• Task directions
Reproduce each line of the data below word for word, without changing anything.
___ Material for the task ___
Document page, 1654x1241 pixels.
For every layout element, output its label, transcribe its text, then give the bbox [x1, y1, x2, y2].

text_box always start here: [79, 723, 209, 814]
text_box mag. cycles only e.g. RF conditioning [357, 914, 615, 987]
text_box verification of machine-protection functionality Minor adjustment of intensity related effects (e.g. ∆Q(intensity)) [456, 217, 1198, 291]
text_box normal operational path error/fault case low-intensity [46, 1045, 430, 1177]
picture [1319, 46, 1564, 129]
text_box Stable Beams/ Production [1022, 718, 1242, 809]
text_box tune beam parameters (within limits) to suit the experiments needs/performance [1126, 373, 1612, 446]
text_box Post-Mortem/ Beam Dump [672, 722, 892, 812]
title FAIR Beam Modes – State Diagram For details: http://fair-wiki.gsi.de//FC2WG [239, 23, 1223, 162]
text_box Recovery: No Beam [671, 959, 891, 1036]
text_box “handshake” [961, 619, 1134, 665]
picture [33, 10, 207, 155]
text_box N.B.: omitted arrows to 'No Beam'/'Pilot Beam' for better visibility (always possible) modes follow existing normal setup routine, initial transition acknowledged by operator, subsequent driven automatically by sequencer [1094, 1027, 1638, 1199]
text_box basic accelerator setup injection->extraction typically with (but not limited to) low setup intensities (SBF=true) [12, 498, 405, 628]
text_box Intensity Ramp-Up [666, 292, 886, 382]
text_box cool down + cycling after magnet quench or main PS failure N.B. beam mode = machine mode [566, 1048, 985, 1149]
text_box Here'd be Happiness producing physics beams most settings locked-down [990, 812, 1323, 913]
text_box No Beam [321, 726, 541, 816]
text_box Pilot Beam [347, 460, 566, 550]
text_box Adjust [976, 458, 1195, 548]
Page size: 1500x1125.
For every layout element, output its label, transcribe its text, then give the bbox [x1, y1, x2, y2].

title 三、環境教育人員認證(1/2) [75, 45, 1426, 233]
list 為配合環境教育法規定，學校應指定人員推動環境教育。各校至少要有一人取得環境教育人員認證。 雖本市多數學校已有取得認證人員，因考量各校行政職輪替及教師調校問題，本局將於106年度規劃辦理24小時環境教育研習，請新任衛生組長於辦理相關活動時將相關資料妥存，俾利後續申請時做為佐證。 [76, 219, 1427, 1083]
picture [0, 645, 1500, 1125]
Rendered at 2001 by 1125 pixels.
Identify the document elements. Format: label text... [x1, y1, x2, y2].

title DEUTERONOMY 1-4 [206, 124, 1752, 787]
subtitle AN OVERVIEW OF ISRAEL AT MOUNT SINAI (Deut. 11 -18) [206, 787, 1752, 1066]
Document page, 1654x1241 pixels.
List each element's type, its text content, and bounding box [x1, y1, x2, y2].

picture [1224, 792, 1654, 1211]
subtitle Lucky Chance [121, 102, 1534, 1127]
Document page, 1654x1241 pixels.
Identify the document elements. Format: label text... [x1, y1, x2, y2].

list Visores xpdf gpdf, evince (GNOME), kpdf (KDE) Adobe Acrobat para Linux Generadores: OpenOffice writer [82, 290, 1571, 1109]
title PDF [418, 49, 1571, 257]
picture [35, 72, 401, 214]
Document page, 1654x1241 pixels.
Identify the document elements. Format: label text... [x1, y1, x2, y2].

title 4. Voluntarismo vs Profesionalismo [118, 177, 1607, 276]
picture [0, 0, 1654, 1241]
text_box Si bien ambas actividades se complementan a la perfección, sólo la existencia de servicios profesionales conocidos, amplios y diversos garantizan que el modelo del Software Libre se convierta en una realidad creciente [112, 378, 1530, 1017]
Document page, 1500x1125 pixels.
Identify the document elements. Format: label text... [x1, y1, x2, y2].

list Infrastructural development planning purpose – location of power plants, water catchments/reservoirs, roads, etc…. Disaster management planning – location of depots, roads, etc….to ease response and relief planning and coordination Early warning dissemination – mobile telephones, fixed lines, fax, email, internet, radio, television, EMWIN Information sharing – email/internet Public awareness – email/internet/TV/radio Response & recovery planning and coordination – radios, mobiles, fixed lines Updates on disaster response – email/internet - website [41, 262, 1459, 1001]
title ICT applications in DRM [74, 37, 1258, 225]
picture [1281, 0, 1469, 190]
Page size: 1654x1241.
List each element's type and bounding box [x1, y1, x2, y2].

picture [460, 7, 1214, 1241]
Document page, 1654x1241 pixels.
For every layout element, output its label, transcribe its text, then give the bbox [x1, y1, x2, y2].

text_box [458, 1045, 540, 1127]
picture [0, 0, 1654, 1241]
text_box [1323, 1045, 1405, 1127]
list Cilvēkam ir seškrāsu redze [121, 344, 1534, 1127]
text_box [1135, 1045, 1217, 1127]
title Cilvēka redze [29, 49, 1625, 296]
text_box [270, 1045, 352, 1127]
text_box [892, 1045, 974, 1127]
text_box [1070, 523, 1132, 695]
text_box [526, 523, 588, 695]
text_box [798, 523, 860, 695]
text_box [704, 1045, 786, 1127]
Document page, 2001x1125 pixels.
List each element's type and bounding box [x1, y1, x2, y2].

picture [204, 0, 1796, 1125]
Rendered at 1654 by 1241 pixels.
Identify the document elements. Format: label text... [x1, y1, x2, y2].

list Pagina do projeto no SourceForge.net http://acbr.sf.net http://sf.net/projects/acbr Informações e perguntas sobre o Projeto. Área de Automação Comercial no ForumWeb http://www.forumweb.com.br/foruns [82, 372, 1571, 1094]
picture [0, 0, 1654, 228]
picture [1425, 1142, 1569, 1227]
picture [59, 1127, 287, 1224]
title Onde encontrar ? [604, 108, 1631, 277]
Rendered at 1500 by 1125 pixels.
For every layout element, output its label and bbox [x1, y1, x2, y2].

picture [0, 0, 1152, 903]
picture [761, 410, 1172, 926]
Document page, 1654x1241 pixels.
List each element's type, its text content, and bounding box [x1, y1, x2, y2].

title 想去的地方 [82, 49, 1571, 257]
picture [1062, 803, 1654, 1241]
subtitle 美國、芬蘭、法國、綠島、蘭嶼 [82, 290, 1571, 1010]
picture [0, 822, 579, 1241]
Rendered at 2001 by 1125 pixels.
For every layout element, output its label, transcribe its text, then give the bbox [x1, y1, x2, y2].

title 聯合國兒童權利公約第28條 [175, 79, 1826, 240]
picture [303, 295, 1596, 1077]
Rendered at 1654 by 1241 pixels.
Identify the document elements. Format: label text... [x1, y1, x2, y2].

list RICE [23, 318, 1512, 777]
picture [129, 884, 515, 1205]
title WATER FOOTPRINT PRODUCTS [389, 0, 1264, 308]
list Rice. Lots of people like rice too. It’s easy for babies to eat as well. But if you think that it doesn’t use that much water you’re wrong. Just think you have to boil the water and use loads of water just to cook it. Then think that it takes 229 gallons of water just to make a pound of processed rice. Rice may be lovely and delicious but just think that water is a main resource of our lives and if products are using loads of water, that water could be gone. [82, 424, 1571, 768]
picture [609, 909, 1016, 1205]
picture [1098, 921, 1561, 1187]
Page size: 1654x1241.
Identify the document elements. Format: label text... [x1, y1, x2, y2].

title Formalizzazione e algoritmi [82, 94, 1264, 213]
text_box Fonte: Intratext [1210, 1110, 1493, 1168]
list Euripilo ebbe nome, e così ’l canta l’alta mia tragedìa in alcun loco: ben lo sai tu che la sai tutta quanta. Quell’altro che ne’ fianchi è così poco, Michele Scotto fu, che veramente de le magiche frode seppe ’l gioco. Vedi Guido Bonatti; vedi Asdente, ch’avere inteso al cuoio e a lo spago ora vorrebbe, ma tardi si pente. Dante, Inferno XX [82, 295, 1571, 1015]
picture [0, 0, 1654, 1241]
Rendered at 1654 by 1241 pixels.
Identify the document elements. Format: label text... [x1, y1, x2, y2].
___
• In response
Document page, 1654x1241 pixels.
For every layout element, output its label, transcribe its text, then give the bbox [x1, y1, x2, y2].

text_box always start here: [79, 723, 209, 814]
text_box mag. cycles only e.g. RF conditioning [357, 914, 615, 987]
text_box verification of machine-protection functionality Minor adjustment of intensity related effects (e.g. ∆Q(intensity)) [456, 217, 1198, 291]
text_box normal operational path error/fault case low-intensity [46, 1045, 430, 1177]
picture [1319, 46, 1564, 129]
text_box Stable Beams/ Production [1022, 718, 1242, 809]
text_box tune beam parameters (within limits) to suit the experiments needs/performance [1126, 373, 1612, 446]
text_box Post-Mortem/ Beam Dump [672, 722, 892, 812]
title FAIR Beam Modes – State Diagram For details: http://fair-wiki.gsi.de//FC2WG [239, 23, 1223, 162]
text_box Recovery: No Beam [671, 959, 891, 1036]
text_box “handshake” [961, 619, 1134, 665]
picture [33, 10, 207, 155]
text_box N.B.: omitted arrows to 'No Beam'/'Pilot Beam' for better visibility (always possible) modes follow existing normal setup routine, initial transition acknowledged by operator, subsequent driven automatically by sequencer [1094, 1027, 1638, 1199]
text_box basic accelerator setup injection->extraction typically with (but not limited to) low setup intensities (SBF=true) [12, 498, 405, 628]
text_box Intensity Ramp-Up [666, 292, 886, 382]
text_box cool down + cycling after magnet quench or main PS failure N.B. beam mode = machine mode [566, 1048, 985, 1149]
text_box Here'd be Happiness producing physics beams most settings locked-down [990, 812, 1323, 913]
text_box No Beam [321, 726, 541, 816]
text_box Pilot Beam [347, 460, 566, 550]
text_box Adjust [976, 458, 1195, 548]
Page size: 1500x1125.
For every layout element, output its label, transcribe its text, then give the bbox [x1, y1, x2, y2].

title 三、環境教育人員認證(1/2) [75, 45, 1426, 233]
list 為配合環境教育法規定，學校應指定人員推動環境教育。各校至少要有一人取得環境教育人員認證。 雖本市多數學校已有取得認證人員，因考量各校行政職輪替及教師調校問題，本局將於106年度規劃辦理24小時環境教育研習，請新任衛生組長於辦理相關活動時將相關資料妥存，俾利後續申請時做為佐證。 [76, 219, 1427, 1083]
picture [0, 645, 1500, 1125]
Rendered at 2001 by 1125 pixels.
Identify the document elements. Format: label text... [x1, y1, x2, y2].

title DEUTERONOMY 1-4 [206, 124, 1752, 787]
subtitle AN OVERVIEW OF ISRAEL AT MOUNT SINAI (Deut. 11 -18) [206, 787, 1752, 1066]
Document page, 1654x1241 pixels.
List each element's type, its text content, and bounding box [x1, y1, x2, y2].

picture [1224, 792, 1654, 1211]
subtitle Lucky Chance [121, 102, 1534, 1127]
Document page, 1654x1241 pixels.
Identify the document elements. Format: label text... [x1, y1, x2, y2].

list Visores xpdf gpdf, evince (GNOME), kpdf (KDE) Adobe Acrobat para Linux Generadores: OpenOffice writer [82, 290, 1571, 1109]
title PDF [418, 49, 1571, 257]
picture [35, 72, 401, 214]
Document page, 1654x1241 pixels.
Identify the document elements. Format: label text... [x1, y1, x2, y2].

title 4. Voluntarismo vs Profesionalismo [118, 177, 1607, 276]
picture [0, 0, 1654, 1241]
text_box Si bien ambas actividades se complementan a la perfección, sólo la existencia de servicios profesionales conocidos, amplios y diversos garantizan que el modelo del Software Libre se convierta en una realidad creciente [112, 378, 1530, 1017]
Document page, 1500x1125 pixels.
Identify the document elements. Format: label text... [x1, y1, x2, y2].

list Infrastructural development planning purpose – location of power plants, water catchments/reservoirs, roads, etc…. Disaster management planning – location of depots, roads, etc….to ease response and relief planning and coordination Early warning dissemination – mobile telephones, fixed lines, fax, email, internet, radio, television, EMWIN Information sharing – email/internet Public awareness – email/internet/TV/radio Response & recovery planning and coordination – radios, mobiles, fixed lines Updates on disaster response – email/internet - website [41, 262, 1459, 1001]
title ICT applications in DRM [74, 37, 1258, 225]
picture [1281, 0, 1469, 190]
Page size: 1654x1241.
List each element's type and bounding box [x1, y1, x2, y2].

picture [460, 7, 1214, 1241]
Document page, 1654x1241 pixels.
For every layout element, output its label, transcribe its text, then give the bbox [x1, y1, x2, y2].

text_box [458, 1045, 540, 1127]
picture [0, 0, 1654, 1241]
text_box [1323, 1045, 1405, 1127]
list Cilvēkam ir seškrāsu redze [121, 344, 1534, 1127]
text_box [1135, 1045, 1217, 1127]
title Cilvēka redze [29, 49, 1625, 296]
text_box [270, 1045, 352, 1127]
text_box [892, 1045, 974, 1127]
text_box [1070, 523, 1132, 695]
text_box [526, 523, 588, 695]
text_box [798, 523, 860, 695]
text_box [704, 1045, 786, 1127]
Document page, 2001x1125 pixels.
List each element's type and bounding box [x1, y1, x2, y2].

picture [204, 0, 1796, 1125]
Rendered at 1654 by 1241 pixels.
Identify the document elements. Format: label text... [x1, y1, x2, y2].

list Pagina do projeto no SourceForge.net http://acbr.sf.net http://sf.net/projects/acbr Informações e perguntas sobre o Projeto. Área de Automação Comercial no ForumWeb http://www.forumweb.com.br/foruns [82, 372, 1571, 1094]
picture [0, 0, 1654, 228]
picture [1425, 1142, 1569, 1227]
picture [59, 1127, 287, 1224]
title Onde encontrar ? [604, 108, 1631, 277]
Rendered at 1500 by 1125 pixels.
For every layout element, output its label and bbox [x1, y1, x2, y2].

picture [0, 0, 1152, 903]
picture [761, 410, 1172, 926]
Document page, 1654x1241 pixels.
List each element's type, its text content, and bounding box [x1, y1, x2, y2].

title 想去的地方 [82, 49, 1571, 257]
picture [1062, 803, 1654, 1241]
subtitle 美國、芬蘭、法國、綠島、蘭嶼 [82, 290, 1571, 1010]
picture [0, 822, 579, 1241]
Rendered at 2001 by 1125 pixels.
For every layout element, output its label, transcribe its text, then give the bbox [x1, y1, x2, y2].

title 聯合國兒童權利公約第28條 [175, 79, 1826, 240]
picture [303, 295, 1596, 1077]
Rendered at 1654 by 1241 pixels.
Identify the document elements. Format: label text... [x1, y1, x2, y2].

list RICE [23, 318, 1512, 777]
picture [129, 884, 515, 1205]
title WATER FOOTPRINT PRODUCTS [389, 0, 1264, 308]
list Rice. Lots of people like rice too. It’s easy for babies to eat as well. But if you think that it doesn’t use that much water you’re wrong. Just think you have to boil the water and use loads of water just to cook it. Then think that it takes 229 gallons of water just to make a pound of processed rice. Rice may be lovely and delicious but just think that water is a main resource of our lives and if products are using loads of water, that water could be gone. [82, 424, 1571, 768]
picture [609, 909, 1016, 1205]
picture [1098, 921, 1561, 1187]
Page size: 1654x1241.
Identify the document elements. Format: label text... [x1, y1, x2, y2].

title Formalizzazione e algoritmi [82, 94, 1264, 213]
text_box Fonte: Intratext [1210, 1110, 1493, 1168]
list Euripilo ebbe nome, e così ’l canta l’alta mia tragedìa in alcun loco: ben lo sai tu che la sai tutta quanta. Quell’altro che ne’ fianchi è così poco, Michele Scotto fu, che veramente de le magiche frode seppe ’l gioco. Vedi Guido Bonatti; vedi Asdente, ch’avere inteso al cuoio e a lo spago ora vorrebbe, ma tardi si pente. Dante, Inferno XX [82, 295, 1571, 1015]
picture [0, 0, 1654, 1241]
Rendered at 1654 by 1241 pixels.
Identify the document elements. Format: label text... [x1, y1, x2, y2].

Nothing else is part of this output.